● **Exercise brief**
Begin at the line containing "54: (499, 217, 0.38)" in the entries below and end at the line containing "74: (562, 270, 0.35)"; transcribe that range exactly and nothing outside it.

Stored items
--- START ---
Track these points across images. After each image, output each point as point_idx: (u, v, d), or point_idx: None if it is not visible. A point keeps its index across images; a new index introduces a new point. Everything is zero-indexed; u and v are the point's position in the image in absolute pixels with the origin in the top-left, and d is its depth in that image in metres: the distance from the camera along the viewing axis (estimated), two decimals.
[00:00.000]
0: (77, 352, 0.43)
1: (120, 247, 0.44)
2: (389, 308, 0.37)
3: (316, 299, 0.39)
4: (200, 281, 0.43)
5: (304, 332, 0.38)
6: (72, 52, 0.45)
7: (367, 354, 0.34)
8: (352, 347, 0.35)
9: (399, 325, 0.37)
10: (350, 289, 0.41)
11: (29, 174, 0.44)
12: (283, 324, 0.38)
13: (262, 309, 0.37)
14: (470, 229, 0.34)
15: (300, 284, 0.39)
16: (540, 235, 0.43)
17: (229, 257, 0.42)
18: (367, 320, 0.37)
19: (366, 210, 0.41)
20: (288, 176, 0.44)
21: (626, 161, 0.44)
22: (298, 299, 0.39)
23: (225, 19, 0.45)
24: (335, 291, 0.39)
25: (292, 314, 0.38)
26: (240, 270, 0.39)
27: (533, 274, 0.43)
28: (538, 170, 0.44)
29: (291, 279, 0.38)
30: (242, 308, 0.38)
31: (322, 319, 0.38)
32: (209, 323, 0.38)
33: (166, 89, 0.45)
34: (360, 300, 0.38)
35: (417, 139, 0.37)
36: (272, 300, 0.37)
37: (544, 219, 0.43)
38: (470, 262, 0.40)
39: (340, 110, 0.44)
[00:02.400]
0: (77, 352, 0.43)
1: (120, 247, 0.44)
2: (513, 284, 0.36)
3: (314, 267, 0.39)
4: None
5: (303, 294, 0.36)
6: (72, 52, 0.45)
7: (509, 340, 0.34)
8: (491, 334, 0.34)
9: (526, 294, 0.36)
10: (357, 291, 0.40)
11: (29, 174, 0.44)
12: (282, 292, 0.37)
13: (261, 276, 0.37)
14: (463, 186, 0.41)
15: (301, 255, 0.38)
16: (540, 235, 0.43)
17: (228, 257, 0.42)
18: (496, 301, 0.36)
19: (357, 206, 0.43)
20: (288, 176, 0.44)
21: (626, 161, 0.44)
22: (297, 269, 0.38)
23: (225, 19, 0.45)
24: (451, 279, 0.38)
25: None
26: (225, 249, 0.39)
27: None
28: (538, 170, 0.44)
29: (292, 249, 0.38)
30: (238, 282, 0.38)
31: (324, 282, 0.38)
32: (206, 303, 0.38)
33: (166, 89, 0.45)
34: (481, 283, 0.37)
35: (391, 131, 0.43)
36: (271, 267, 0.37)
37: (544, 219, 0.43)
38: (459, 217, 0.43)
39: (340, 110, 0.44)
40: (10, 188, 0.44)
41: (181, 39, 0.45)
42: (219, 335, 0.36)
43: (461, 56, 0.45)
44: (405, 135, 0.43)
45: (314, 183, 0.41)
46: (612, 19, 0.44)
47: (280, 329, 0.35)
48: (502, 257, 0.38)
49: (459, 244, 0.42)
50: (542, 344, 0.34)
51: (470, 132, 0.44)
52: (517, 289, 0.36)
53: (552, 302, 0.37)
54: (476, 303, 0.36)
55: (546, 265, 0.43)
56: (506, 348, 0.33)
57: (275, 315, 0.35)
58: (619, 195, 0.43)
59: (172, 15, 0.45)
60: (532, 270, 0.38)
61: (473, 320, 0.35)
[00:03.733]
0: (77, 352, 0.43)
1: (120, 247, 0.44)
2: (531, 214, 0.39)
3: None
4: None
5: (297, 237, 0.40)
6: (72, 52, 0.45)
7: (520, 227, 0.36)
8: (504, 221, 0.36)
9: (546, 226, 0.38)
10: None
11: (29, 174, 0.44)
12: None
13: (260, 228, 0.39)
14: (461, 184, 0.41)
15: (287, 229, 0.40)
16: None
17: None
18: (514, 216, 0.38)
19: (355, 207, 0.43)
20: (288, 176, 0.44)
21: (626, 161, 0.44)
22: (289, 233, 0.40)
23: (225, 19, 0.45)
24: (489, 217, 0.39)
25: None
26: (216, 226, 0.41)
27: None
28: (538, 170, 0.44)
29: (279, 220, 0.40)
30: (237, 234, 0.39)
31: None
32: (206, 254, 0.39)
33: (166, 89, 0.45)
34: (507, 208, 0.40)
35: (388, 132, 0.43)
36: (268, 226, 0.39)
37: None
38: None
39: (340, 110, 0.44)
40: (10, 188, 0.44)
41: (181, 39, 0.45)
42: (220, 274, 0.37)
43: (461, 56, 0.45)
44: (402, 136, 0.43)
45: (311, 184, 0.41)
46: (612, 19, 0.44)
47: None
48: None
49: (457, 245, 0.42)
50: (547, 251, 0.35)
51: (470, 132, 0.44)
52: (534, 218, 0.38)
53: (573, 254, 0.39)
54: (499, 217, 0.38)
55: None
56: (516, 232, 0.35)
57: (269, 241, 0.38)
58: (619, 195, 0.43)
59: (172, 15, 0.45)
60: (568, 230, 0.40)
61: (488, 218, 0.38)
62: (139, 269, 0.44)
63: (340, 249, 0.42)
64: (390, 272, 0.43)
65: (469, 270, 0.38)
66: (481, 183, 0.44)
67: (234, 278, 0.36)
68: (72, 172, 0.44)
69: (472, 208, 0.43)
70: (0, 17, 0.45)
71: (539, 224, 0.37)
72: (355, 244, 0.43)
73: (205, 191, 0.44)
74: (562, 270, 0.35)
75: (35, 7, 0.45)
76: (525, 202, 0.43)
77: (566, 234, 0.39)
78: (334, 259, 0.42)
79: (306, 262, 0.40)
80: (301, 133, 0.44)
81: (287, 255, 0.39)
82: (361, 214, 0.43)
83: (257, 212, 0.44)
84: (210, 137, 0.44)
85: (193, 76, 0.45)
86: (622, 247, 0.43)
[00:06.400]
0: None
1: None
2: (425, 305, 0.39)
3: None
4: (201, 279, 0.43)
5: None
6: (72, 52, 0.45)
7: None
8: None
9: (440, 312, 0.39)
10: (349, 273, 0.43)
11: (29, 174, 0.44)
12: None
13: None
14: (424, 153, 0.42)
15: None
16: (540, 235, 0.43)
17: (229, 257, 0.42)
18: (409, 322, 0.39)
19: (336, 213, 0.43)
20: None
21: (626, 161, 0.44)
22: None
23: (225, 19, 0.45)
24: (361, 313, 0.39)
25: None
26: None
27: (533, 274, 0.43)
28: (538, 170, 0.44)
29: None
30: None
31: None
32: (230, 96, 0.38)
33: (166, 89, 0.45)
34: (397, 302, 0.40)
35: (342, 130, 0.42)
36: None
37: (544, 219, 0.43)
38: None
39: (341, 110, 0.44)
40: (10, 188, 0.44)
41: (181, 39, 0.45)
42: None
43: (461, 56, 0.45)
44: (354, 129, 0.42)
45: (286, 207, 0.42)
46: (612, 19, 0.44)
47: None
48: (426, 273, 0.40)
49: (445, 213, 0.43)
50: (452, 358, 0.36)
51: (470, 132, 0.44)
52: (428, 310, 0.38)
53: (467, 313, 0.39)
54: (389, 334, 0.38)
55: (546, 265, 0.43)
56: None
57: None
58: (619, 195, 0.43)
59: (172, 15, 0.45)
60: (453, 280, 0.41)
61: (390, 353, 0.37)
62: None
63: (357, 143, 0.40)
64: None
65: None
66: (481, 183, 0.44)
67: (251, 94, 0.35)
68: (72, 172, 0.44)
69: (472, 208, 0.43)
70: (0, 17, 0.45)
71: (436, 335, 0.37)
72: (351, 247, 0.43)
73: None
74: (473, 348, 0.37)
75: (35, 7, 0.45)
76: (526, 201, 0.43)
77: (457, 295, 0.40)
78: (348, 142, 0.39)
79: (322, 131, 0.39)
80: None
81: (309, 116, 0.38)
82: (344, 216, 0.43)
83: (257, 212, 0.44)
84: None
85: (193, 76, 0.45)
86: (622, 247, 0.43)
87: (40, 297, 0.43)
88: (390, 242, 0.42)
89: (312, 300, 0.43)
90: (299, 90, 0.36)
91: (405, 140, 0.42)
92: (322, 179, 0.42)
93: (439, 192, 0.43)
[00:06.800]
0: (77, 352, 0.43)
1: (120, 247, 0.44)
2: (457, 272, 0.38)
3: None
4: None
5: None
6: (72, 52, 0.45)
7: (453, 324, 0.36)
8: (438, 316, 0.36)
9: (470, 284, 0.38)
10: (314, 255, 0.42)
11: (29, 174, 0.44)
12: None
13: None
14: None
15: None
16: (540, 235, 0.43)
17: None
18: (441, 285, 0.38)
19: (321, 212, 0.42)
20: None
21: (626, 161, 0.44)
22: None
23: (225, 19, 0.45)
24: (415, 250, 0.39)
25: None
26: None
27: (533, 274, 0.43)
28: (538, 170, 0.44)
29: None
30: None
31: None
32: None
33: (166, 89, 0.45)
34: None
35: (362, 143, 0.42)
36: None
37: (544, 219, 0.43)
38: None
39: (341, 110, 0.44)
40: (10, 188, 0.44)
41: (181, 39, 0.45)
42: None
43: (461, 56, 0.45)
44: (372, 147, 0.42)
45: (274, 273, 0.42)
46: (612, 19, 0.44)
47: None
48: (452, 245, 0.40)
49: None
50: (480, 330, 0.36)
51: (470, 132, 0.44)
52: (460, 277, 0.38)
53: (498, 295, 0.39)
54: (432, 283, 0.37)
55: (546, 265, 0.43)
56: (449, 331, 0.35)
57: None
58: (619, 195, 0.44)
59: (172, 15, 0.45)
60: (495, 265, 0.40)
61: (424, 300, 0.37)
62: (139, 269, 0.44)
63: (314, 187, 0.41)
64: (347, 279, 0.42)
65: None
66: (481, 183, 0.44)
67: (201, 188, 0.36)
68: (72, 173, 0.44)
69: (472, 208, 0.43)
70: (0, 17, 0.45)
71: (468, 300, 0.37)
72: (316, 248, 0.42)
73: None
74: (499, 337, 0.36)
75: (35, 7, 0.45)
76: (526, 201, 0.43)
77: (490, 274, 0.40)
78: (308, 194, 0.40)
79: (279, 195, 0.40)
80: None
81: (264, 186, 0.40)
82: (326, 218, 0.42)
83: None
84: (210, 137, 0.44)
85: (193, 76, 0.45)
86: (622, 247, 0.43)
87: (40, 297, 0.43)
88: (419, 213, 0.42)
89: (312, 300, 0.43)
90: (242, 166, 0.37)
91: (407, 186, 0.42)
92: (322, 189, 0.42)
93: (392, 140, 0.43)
--- END ---
● **Expected answer**
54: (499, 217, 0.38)
55: None
56: (516, 232, 0.35)
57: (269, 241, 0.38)
58: (619, 195, 0.43)
59: (172, 15, 0.45)
60: (568, 230, 0.40)
61: (488, 218, 0.38)
62: (139, 269, 0.44)
63: (340, 249, 0.42)
64: (390, 272, 0.43)
65: (469, 270, 0.38)
66: (481, 183, 0.44)
67: (234, 278, 0.36)
68: (72, 172, 0.44)
69: (472, 208, 0.43)
70: (0, 17, 0.45)
71: (539, 224, 0.37)
72: (355, 244, 0.43)
73: (205, 191, 0.44)
74: (562, 270, 0.35)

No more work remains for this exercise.